Was können wir uns von den Emmausjüngern abschauen?
Zweitens: Den Mut zum offenen und persönlichen Gespräch.
Die Jünger auf dem Weg nach Emmaus diskutierten nicht nur darüber, was geschehen war und was das bedeuten könnte. Sie teilen sich auch in ihrer ganz persönlichen Betroffenheit mit: "Wir aber hatten gehofft, dass er der sei, der Israel erlösen werde." Sie sprechen ganz konkret über ihre ganz persönlichen Hoffnungen und Enttäuschungen.
In der Seelsorgsarbeit stoße ich immer wieder auf die Unfähigkeit, über das zu sprechen, was uns im Innersten persönlich bewegt. Was wir in unserem Herzen wirklich glauben, denken, fühlen, verbergen wir sehr oft sogar vor jenen Menschen, die uns am nächsten stehen und mit denen wir das Leben teilen. Wir haben Scheu, über unsere Not mit dem Glauben oder gar über unsere Not mit der Moral zu sprechen, weil dadurch das schöne Bild, das sich andere von uns machen sollen, beschädigt werden könnte.
Ich sehe eine große seelsorgliche Aufgabe darin, gesprächsfähig und gesprächsbereit zu werden, das wirklich persönliche Miteinander-Reden zu erlernen. Dazu braucht es Vorbedingungen wie Vertrautheit, wechselseitige Akzeptanz und nicht zuletzt Diskretion. In der Kirche wird zwar viel geredet. Aber selten reden wir miteinander. Meist reden wir aufeinander ein, werfen einander an den Kopf, was die jeweils anderen tun sollten. Wir sichern uns voreinander ab, denn alles, was wir äußern, kann unter Umständen gegen uns verwendet werden.

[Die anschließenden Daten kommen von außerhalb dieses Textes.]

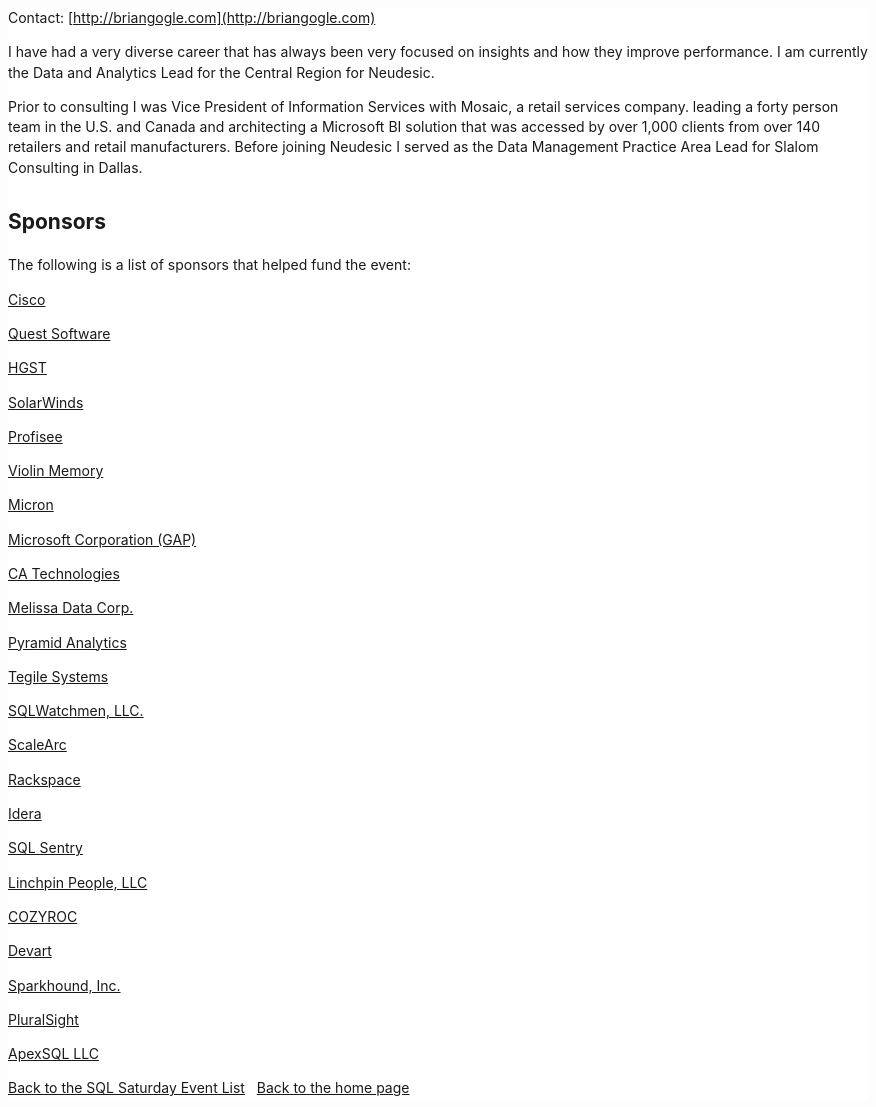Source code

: Contact: [http://briangogle.com](http://briangogle.com)
 
I have had a very diverse career that has always been very focused on insights and how they improve performance.  I am currently the Data and Analytics Lead for the Central Region for Neudesic.  

Prior to consulting I was Vice President of Information Services with Mosaic, a retail services company.  leading a forty person team in the U.S. and Canada and architecting a Microsoft BI solution that was accessed by over 1,000 clients from over 140 retailers and retail manufacturers.  Before joining Neudesic I served as the Data Management Practice Area Lead for Slalom Consulting in Dallas.
 
 
 
## <a name="sponsors"></a>Sponsors
The following is a list of sponsors that helped fund the event:
 
[Cisco](http://www.cisco.com/go/microsoft)
 
[Quest Software](https://www.quest.com/)
 
[HGST](http://www.hgst.com)
 
[SolarWinds](http://www.solarwinds.com)
 
[Profisee](http://www.profisee.com)
 
[Violin Memory](http://www.violin-memory.com)
 
[Micron](http://www.micron.com)
 
[Microsoft Corporation (GAP)](http://www.microsoft.com/en-us/server-cloud/products/sql-server/)
 
[CA Technologies](http://www.erwin.com)
 
[Melissa Data Corp.](http://www.melissadata.com)
 
[Pyramid Analytics](http://www.PyramidAnalytics.com)
 
[Tegile Systems](http://www.tegile.com)
 
[SQLWatchmen, LLC.](http://www.sqlwatchmen.com)
 
[ScaleArc](http://www.scalearc.com)
 
[Rackspace](http://www.rackspace.com/microsoft)
 
[Idera](http://www.idera.com/Content/Home.aspx)
 
[SQL Sentry](http://www.sqlsentry.com/)
 
[Linchpin People, LLC](http://www.linchpinpeople.com)
 
[COZYROC](http://bit.ly/cozyrocssis)
 
[Devart](http://www.devart.com/)
 
[Sparkhound, Inc.](http://www.sparkhound.com)
 
[PluralSight](http://www.pluralsight.com)
 
[ApexSQL LLC](http://www.apexsql.com/?utm_source=SQLSaturdaysutm_medium=sponsorlinkutm_campaign=%5BSQLSaturdays-Homepage%5D)
 
[Back to the SQL Saturday Event List](/past.html)
&nbsp;
[Back to the home page](/index.html)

Wo Menschen vorbehaltlos wie die Emmausjünger einander anvertrauen können, was sie bewegt, entsteht Verbundenheit, Gemeinschaft. Nicht selten werden solche Gespräche als heilsam erlebt.

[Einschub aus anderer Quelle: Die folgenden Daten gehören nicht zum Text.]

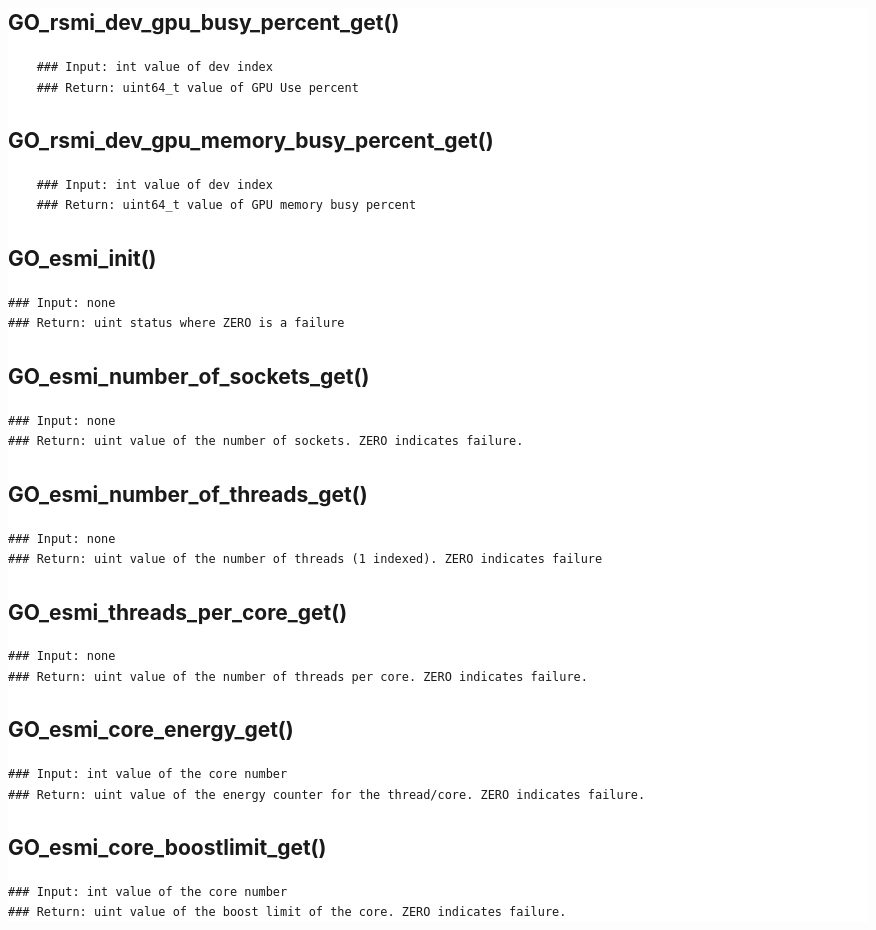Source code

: ## GO_rsmi_dev_gpu_busy_percent_get()
        ### Input: int value of dev index
        ### Return: uint64_t value of GPU Use percent

## GO_rsmi_dev_gpu_memory_busy_percent_get()
        ### Input: int value of dev index
        ### Return: uint64_t value of GPU memory busy percent


## GO_esmi_init()
	### Input: none
	### Return: uint status where ZERO is a failure

## GO_esmi_number_of_sockets_get()
	### Input: none
	### Return: uint value of the number of sockets. ZERO indicates failure.

## GO_esmi_number_of_threads_get()
	### Input: none
	### Return: uint value of the number of threads (1 indexed). ZERO indicates failure

## GO_esmi_threads_per_core_get()
	### Input: none
	### Return: uint value of the number of threads per core. ZERO indicates failure.

## GO_esmi_core_energy_get()
	### Input: int value of the core number
	### Return: uint value of the energy counter for the thread/core. ZERO indicates failure.

## GO_esmi_core_boostlimit_get()
	### Input: int value of the core number
	### Return: uint value of the boost limit of the core. ZERO indicates failure.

Was können wir uns von den Emmausjüngern abschauen?
Drittens: Den Mut, einen eigenen, persönlichen Weg zu gehen.
Das Gehen ist in der Erzählung von den Emmausjüngern nicht eine zufällige Nebensache. Im Gehen verändert sich ihre Sichtweise wer Welt und des Lebens. Im Vorangehen wächst auch unser Glaube. Im Miteinandergehen, im Aufeinanderzugehen ergeben sich Begegnungen, begegnet uns, wenn die Zeit dazu reif ist, der Auferstandene.
Der Weg der beiden Jünger führt zunächst weg von Jerusalem. Das bereitet denen Sorge, die alle zusammenhalten wollen/sollen. Auch von den anderen Jüngern wird erzählt, dass sie zurück nach Galiläa gegangen seien. Erst dort begegneten sie dem Auferstandenen. Früher oder später kehren alle nach Jerusalem zurück als im Glauben Gereifte, Verwandelte.
Die Chance der Krise
In diesem Sinne vertraue ich darauf, dass die gegenwärtige Krise eine Chance ist, dass der Weg aus der Depression uns zu größerer Klarheit führt und dass sie eine Gelegenheit ist, dem Auferstandenen in unserer Zeit zu begegnen.